++++ Supplied data

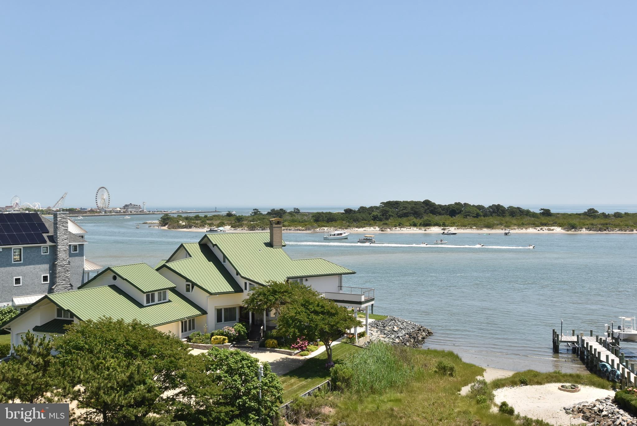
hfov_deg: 46.4
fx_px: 744
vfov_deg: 31.9
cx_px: 318
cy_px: 213
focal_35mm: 42
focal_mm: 28
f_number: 13
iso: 640
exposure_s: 1/640
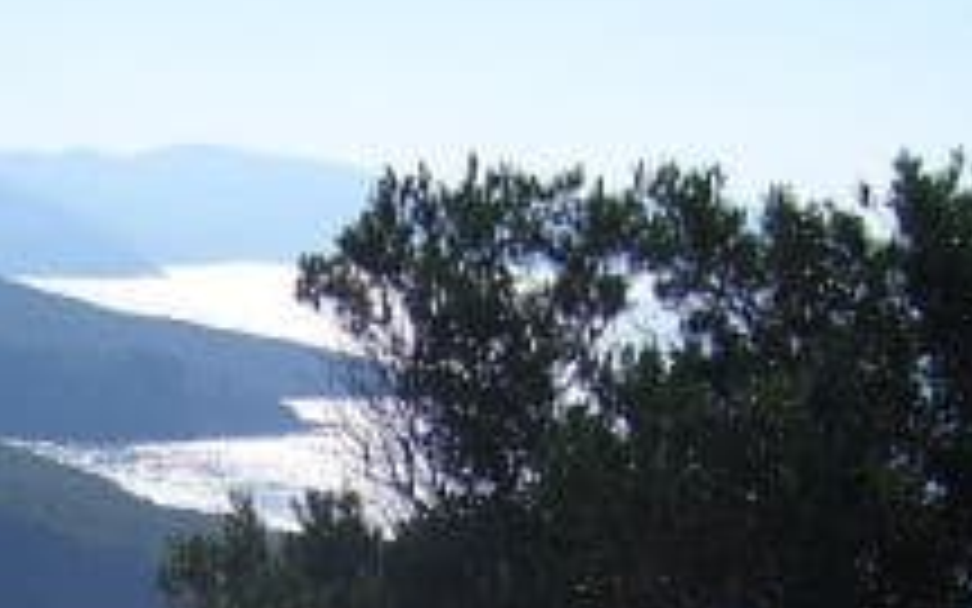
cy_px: 1056
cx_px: 243
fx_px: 2702
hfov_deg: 20.2
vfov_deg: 11.9
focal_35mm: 102
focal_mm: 8
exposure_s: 1/1000
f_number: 4.8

++++++++

Problem description: Output the whole listing again, exactly, without its pictures.

The completed task:
hfov_deg: 46.4
fx_px: 744
vfov_deg: 31.9
cx_px: 318
cy_px: 213
focal_35mm: 42
focal_mm: 28
f_number: 13
iso: 640
exposure_s: 1/640
cy_px: 1056
cx_px: 243
fx_px: 2702
hfov_deg: 20.2
vfov_deg: 11.9
focal_35mm: 102
focal_mm: 8
exposure_s: 1/1000
f_number: 4.8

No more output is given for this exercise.